Half an hour later about eighty taxis pulled up down the road at the Edinburgh Hotel, which you could see from the Terminus. All these drivers got out of their cabs and were milling around. Jock was saying, ‘Let’s go down and kill ’em.’
‘No, no,’ I said. ‘I’ll go down and talk to ’em.’
‘You’ll get killed.’
‘No I won’t.’
So I walked down the middle of the road towards them. And back in them days I had this strut about me, because I didn’t care about anyone. I had it in my head that if I was going to get beat up I was going to get beat up. My old man had always said that no matter how good you were there was always someone better out there, it just depended on how long it took you to run into them. But so far I hadn’t found the bloke.
So this night I was strutting towards the taxi drivers, but as I got closer they all started jumping in their cabs, banging into each other trying to get away. I wasn’t going to get beat up that night.
The funny thing about that was, the next Friday night, me, Shadow and Chop went into the Edinburgh Hotel to meet a couple of sheilas Chop knew. We were yakking on when one of the sheilas said, ‘I was here last Saturday night and there was all these cabs pulled up out the front and this huge bikie come walkin’ down the street. He kept comin’ and comin’. He was the biggest, meanest, ugliest-lookin’ thing you’ve ever seen.’

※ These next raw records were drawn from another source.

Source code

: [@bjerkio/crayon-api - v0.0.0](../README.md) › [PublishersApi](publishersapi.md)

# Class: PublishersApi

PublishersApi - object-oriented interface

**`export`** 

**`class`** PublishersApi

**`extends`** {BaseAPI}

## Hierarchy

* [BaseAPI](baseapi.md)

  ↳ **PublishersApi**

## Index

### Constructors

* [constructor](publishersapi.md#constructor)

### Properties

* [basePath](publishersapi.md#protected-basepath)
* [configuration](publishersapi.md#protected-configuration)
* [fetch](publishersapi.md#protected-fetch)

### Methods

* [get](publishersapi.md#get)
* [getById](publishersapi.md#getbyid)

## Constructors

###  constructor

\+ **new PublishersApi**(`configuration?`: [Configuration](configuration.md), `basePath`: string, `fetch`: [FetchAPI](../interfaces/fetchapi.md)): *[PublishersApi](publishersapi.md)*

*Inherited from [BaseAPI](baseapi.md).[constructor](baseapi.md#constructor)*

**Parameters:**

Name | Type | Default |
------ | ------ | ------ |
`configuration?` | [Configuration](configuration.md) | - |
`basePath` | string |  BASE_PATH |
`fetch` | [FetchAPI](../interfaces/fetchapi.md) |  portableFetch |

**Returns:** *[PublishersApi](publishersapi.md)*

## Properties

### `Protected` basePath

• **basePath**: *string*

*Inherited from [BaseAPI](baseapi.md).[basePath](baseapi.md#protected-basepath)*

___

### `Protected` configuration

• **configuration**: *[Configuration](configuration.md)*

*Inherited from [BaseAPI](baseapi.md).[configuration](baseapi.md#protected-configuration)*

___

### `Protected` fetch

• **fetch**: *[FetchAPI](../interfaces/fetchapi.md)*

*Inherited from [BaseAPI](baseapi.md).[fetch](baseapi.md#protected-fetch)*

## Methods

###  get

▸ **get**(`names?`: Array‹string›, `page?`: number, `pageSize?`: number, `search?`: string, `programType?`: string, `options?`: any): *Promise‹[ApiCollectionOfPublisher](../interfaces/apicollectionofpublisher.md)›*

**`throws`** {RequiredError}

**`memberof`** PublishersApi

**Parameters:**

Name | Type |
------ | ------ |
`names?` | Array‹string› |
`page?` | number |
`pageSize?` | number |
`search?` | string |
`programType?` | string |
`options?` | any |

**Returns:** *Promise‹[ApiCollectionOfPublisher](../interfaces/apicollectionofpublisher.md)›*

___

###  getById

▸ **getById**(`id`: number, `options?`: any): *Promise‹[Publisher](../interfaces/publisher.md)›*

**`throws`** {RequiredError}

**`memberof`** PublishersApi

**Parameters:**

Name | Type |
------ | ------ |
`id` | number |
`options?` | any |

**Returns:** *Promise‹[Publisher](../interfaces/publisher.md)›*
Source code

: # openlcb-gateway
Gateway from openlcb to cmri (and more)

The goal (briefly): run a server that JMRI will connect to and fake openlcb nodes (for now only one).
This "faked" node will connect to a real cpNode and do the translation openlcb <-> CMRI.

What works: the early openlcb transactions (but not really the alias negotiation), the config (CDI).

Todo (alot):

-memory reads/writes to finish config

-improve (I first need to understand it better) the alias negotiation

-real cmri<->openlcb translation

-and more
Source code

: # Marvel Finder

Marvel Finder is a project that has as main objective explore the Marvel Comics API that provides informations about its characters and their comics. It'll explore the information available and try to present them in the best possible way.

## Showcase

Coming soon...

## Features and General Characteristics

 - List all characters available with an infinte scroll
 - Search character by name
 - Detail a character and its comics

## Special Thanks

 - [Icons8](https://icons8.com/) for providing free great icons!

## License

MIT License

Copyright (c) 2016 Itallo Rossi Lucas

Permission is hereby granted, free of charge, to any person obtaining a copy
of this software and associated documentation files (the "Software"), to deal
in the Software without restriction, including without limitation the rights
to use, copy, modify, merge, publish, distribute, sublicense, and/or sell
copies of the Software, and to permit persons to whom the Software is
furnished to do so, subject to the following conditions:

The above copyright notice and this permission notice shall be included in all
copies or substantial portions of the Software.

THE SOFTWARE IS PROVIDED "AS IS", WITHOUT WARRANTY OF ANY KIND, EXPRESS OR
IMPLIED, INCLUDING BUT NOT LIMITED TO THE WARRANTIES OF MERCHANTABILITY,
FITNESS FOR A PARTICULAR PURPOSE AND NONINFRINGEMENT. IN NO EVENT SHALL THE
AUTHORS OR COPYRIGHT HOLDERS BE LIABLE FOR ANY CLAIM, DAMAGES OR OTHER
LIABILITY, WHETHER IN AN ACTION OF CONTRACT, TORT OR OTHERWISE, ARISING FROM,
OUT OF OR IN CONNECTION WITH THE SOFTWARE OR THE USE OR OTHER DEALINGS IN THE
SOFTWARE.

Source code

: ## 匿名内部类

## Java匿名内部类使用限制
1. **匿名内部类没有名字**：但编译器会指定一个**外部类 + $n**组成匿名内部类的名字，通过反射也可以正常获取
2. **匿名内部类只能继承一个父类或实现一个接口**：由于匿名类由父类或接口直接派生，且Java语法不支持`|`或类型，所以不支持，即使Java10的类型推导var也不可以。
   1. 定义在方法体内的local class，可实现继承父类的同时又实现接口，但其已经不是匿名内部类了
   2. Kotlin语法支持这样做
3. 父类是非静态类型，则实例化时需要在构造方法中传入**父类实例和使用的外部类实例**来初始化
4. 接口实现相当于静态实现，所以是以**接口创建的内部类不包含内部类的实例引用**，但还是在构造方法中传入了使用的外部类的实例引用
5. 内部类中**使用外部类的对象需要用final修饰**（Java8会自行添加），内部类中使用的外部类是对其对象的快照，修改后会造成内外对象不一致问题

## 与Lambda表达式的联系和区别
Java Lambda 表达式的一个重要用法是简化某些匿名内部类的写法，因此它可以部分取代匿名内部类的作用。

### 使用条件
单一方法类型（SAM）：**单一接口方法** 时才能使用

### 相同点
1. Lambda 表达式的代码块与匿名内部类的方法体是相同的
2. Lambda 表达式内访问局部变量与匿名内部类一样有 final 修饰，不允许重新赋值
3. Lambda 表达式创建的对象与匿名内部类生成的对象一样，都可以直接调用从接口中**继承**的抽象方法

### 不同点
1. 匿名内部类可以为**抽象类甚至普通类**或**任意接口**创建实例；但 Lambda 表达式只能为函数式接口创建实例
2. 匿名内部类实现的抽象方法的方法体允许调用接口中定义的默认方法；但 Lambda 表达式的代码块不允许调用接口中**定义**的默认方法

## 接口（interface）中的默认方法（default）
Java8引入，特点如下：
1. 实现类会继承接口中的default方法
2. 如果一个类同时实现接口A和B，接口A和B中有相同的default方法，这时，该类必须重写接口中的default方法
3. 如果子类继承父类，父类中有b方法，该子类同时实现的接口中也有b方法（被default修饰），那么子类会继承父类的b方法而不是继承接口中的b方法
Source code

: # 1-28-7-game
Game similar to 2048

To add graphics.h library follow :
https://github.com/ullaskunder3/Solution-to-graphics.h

Chop turned around and slapped her. ‘That’s my brother you’re talkin’ about.’
I just thought it was funny. When I told Donna what the sheila said, she thought biggest and meanest sounded right, but not ugliest.
BY 1981 I was still considered one of the biggest and meanest in the underground fight scene, too, but after forty-three fights, and at thirty-five years of age, I was almost done. I was getting to the point where I was liking getting hit, and I was dropping my guard. I knew that it was time to stop before I ended up getting knocked on my arse.